This is impossible. So I will give you four stories about books.
Book Story One. Baptist Hymnal.
Today, Kyndall gave us a sermon at Covenant with the topic of All Saints Day. As a part of the service, we could go up and light a candle in honor of someone who has died that embodied Christ's presence for us. For Baptists, this is pretty unfamiliar territory. We aren't the standard brand of Baptists.
Just before and during the candle lighting, we sang a capella "Be Still My Soul." This is one of the old traditional high church hymns that I find particularly meaningful. I love the melody and hearing the congregation sing the various parts. Singing it makes my mouth, my heart, and my head feel in right relationship.
After lighting my candle for Granddaddy, I went to the back door to look out at the green growing things. All I know about the land and animals I learned from Jim Thompson, Sr. While the rest of the congregation sang the last verses, I just listened.
It occurred to me that I was hearing the song I want the ones I love to hear when I am remembered after I die. That is very appropriate for the day.
Book Story Two. Bible.
Specifically, 1 John 3:1-3. "See what love the Father has given us, that we should be called children of God; and that is what we are."
And that is what we are. My granddaddy was a loving man. He would allow me to give him a manicure on his gnarled arthritic fingers. I could brush his lush white hair and put a bow in it. He could run a farm and keep everyone fed. He never made me afraid. Jim Thompson, Sr. is the reason that I can hear the word Father in connection with God without throwing up. Jimmy Junior did not ever give me one minute of the calm, ordered presence that Jim Senior did. That, my friends, is the embodied presence of God in a work shirt.
Book Story Three. The Book of My Life.
People show up in the scenes of my life for a while. I have lived a long time and moved a lot, living all over the world. Marriage to a military man has made my book of life one of short chapters, with characters popping up for too brief appearances.

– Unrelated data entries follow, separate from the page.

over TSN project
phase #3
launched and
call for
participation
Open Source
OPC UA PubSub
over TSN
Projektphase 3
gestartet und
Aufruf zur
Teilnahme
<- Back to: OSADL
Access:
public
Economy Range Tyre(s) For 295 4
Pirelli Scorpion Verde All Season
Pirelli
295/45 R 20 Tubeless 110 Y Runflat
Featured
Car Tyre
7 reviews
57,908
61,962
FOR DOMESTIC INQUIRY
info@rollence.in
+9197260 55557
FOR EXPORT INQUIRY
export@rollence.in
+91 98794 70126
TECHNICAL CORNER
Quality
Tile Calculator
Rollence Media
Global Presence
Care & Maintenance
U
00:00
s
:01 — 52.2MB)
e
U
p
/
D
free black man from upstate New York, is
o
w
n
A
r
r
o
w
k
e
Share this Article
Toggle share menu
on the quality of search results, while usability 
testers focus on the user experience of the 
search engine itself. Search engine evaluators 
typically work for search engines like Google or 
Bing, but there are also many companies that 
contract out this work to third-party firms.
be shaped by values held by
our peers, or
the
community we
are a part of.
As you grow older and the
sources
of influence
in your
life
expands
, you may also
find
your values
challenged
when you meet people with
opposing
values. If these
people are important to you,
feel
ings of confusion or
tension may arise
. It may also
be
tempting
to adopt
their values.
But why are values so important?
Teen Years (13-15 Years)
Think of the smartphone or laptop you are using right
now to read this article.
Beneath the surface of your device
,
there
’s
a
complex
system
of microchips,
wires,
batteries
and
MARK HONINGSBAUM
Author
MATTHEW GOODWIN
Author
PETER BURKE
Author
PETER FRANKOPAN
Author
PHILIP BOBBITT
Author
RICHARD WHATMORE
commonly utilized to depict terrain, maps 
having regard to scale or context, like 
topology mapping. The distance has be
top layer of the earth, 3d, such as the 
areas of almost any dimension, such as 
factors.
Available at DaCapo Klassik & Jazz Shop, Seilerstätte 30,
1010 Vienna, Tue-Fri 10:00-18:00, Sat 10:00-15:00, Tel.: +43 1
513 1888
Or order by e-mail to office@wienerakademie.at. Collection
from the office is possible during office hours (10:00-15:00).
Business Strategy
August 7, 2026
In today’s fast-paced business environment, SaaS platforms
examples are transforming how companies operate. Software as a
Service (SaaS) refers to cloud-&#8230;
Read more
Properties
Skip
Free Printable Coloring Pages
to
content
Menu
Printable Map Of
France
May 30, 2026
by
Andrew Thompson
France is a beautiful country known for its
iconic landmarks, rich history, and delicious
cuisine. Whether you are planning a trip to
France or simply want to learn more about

Liz and Jason, and now little Sarah Rose, are two of those people. They came here because Liz was stationed with the Air Force as a Psychiatrist at Wilford Hall at Lackland Air Force Base. Liz is a Christian. Jason is Jewish. Sarah Rose has the religion of preciousness, and I hope she learns more of that as her life's story progresses. Covenant is one of the places that the family lived out their respective faith traditions while here in San Antonio.
Liz has completed her active duty. They are moving to Virginia to work and grow in that place. It is a great move for them, but it means that they are no longer going to be available for cameo appearances in my life. I was sad about that today. We all were.

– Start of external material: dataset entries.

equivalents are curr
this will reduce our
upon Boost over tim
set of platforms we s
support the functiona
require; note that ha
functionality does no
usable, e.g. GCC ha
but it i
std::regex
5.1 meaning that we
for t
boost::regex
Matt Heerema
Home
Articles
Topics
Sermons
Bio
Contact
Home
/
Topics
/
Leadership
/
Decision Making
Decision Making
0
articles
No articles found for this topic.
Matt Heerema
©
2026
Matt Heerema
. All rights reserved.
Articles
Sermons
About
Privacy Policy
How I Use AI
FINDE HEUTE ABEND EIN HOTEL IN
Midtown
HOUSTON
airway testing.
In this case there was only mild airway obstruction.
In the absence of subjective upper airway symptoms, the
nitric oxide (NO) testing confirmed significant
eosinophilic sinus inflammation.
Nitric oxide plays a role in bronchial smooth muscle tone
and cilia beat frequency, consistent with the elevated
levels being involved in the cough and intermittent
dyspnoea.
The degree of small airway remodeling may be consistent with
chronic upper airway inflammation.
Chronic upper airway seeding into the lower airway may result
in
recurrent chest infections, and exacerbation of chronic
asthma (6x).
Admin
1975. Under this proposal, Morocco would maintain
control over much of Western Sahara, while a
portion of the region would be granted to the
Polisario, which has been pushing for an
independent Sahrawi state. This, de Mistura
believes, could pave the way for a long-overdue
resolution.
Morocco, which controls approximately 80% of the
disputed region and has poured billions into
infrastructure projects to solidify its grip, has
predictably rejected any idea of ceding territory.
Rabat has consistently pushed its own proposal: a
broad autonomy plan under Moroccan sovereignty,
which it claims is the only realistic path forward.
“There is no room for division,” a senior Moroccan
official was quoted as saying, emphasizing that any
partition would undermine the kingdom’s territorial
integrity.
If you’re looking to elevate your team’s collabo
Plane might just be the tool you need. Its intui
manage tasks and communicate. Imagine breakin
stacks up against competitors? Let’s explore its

We sang the song we always sing for them, putting hands on their shoulders, standing very close.
Traveling Mercies --
...take bread for the journey and strength for the fight
comfort to sleep through the night
the wisdom to choose at the fork in the road
and a heart that knows the way home
And for the faithful, and for the weary, and for the hopeless, here is our prayer:
go in peace live in grace
trust in the arms that will hold you
go in peace live in grace
trust God’s love.
Book Four. A Thousand Wonders.
I am writing a book. It has become something more than just the words I use to create sentences and move plot. It is becoming one of those things that defines a life. I don't have enough time to work on it and keep up with my work for grad school. I manage to combine the two in a fiction writing workshop this semester.
I am learning things from myself as I write the stories that make up the larger work. It is doing things for me that I am grateful to experience. I want to write in support of this work all the time.

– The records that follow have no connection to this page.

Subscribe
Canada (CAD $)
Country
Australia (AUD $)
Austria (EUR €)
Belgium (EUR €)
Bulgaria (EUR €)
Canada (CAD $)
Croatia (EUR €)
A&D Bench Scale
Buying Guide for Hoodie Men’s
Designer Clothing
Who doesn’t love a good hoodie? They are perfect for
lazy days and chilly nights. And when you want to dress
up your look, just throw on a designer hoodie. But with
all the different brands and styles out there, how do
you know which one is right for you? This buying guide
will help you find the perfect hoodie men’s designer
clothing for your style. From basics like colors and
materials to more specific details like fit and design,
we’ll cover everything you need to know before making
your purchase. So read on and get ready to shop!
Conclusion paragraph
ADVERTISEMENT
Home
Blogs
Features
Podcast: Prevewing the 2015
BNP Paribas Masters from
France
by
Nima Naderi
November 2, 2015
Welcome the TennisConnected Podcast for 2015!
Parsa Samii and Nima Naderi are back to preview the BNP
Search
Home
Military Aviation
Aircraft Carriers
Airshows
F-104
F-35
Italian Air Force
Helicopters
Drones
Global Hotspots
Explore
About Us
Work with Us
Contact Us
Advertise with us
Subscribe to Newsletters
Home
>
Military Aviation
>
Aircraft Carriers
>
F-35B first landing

You might wonder why I am writing about four books for a blog meme when I have papers to write and the book is calling me.
I wonder too. My only answer is that I promised I would do this every week. I have already fallen one week behind once in the ten assignments. I don't often miss a deadline. Hardly ever. And I find something in this writing too. It has opened me up to write publicly since 2007. It is part of the way I spend my life.
This is my Sunday. Remembering Saints. Singing songs for my own funeral. Saying farewell. Writing. Always writing.